Please carry on the essay about Prince below, picking up right after its final sentence.

Extract provided:
==================================================
The Tao of Prince
November 15, 2010 | by Dan Piepenbring
If you’ve felt a frisson in the air lately, it’s probably because Prince has announced a new tour. The sky’s all purple, there are people running everywhere—this is exciting news. As I scrambled to get tickets, I briefly wondered why I was bothering. Sure, in his heyday, Prince had juice enough to light the Erotic City skyline, but today he has only a fraction of that electricity. Graffiti Bridge, 1990's abysmal sequel to Purple Rain, began two decades of high-profile blunders: the notorious name change; tenacious threats of legal action against his fans; last summer’s dismissal of the Internet. With antics like these, Prince should’ve faded long ago from the public consciousness, but his mystique is oddly resilient. Even his failures adhere to some kind of Princely internal logic. What makes him such a strange, potent pop-cultural force?
The answer has something to do, I think, with his elusive persona. The most convincing explanation of Prince is a tautology, something you’d hear from a stoned teenager: Prince is, like, Prince. At the risk of sounding more like a stoned twenty-something, I’ll call him a man of dialectics, a brazen mess of binaries. He’s the living refutation of Lincoln’s “House Divided” address. A house divided against itself can stand, Prince says, and it’s a great place to throw a party. As early as 1981’s “Controversy,” he asked us if he was black or white, straight or gay, God fearing or navel gazing.
==================================================
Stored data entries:
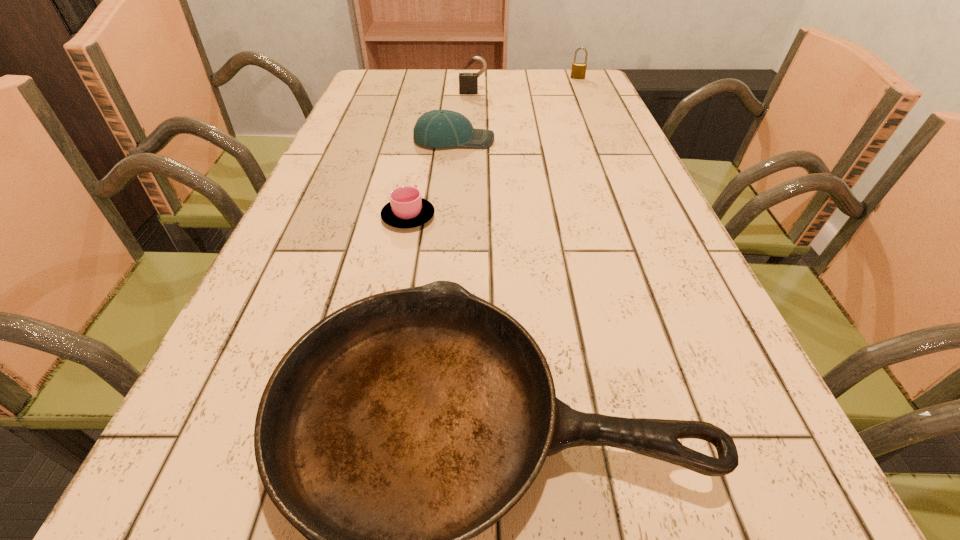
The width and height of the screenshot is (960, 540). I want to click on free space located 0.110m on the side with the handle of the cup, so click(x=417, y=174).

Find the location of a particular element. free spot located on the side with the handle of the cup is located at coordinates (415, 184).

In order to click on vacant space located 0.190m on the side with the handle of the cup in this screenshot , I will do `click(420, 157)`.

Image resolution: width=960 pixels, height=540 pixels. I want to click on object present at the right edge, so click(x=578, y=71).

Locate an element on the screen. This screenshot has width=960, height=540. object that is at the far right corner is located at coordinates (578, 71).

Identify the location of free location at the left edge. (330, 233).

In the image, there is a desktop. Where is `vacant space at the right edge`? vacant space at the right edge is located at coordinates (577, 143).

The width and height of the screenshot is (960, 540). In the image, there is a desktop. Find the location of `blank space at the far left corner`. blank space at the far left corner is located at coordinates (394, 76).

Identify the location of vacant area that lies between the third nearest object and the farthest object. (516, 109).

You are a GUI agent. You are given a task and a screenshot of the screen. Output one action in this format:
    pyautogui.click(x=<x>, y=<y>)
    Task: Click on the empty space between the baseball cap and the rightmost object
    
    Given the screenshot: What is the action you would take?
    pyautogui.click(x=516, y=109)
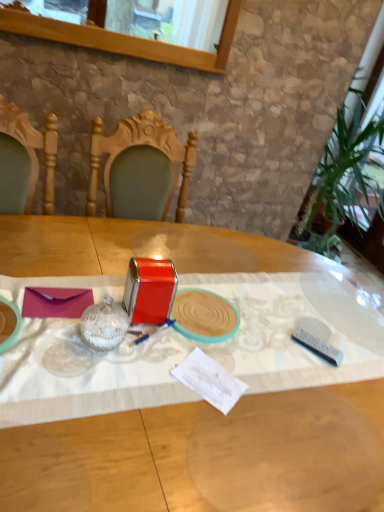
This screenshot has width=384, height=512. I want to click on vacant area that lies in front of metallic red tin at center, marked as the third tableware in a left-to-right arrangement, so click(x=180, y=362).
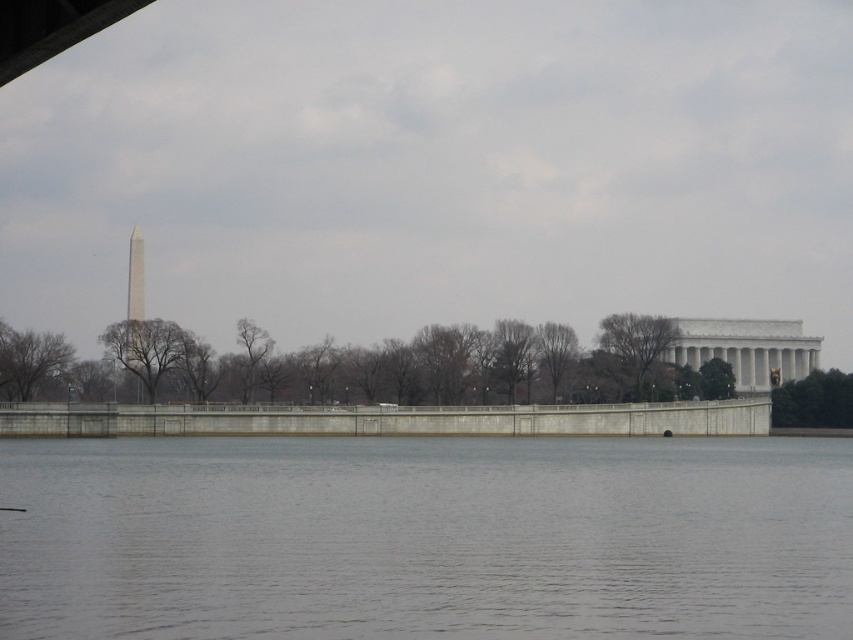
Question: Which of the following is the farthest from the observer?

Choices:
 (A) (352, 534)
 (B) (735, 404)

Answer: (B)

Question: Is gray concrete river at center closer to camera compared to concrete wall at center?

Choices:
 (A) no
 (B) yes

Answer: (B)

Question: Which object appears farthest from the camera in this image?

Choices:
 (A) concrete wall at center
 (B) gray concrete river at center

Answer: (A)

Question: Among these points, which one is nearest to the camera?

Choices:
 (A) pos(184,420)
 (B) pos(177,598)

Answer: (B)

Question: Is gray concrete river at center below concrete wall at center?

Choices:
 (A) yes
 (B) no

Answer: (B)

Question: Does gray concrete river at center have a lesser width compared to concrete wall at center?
==================================================
Response area:
By 1984, when Purple Rain came out, Prince was all slashes: black/white, straight/gay, male/female, rock/R&B, voluptuary/ascetic, cocaine/peyote, garish/understated, Hendrix/Little Richard, gothic/ecstatic, authoritarian/anarchist, apocalyptic/Panglossian, hip/square, selfish/selfless. Any thesis about him came bundled with its antithesis. He was so at odds with himself that the odds synthesized into one whole, perplexing person.
That synthesis is borne out by his lyrics, which are as subversive as that bikini-briefs-and-trenchcoat ensemble he wore to open for the Rolling Stones. In his best songs, Prince hews to classical poetic forms only to swerve from them at unpredictable intervals; as with his persona, opposites abound.
Take “Raspberry Beret,” basically a pastoral courtship. Peopled by such rural mainstays as Mr. McGee (the hardnosed boss of a five-and-dime) and Old Man Johnson (a farmer, of course), the song testifies to the bucolic joys of “doing something close to nothing,” shirking workaday life, and having a literal romp in the hay. All’s well and good until this arcadia is interrupted by another form of pastoral, the elegy. It creeps in with the beautiful, obscure line “Overcast days never turned me on, but something ’bout the clouds and her mixed.” Then comes a quiet reference to lost youth: He “wouldn’t change a stroke … with a girl as fine as she was then.” The last line brings a full-on lament, as Prince sings, “Tell me, where have all the raspberry women gone?” We could argue all day about what a raspberry woman is—for my money, it’s got nothing to do with fruit—and this is Prince’s inscrutable charm. Having lured us in with a frothy romance, he ends by mourning something we can’t even fully understand.
Songwriting like this keeps his mystery alive, even now. Yes, these days he’d rather peddle copies of The Watchtower than juggle his dichotomies, but we should’ve seen this coming. His intense religion is the ultimate contradiction; it was only a matter of time until Prince got around to swearing himself off.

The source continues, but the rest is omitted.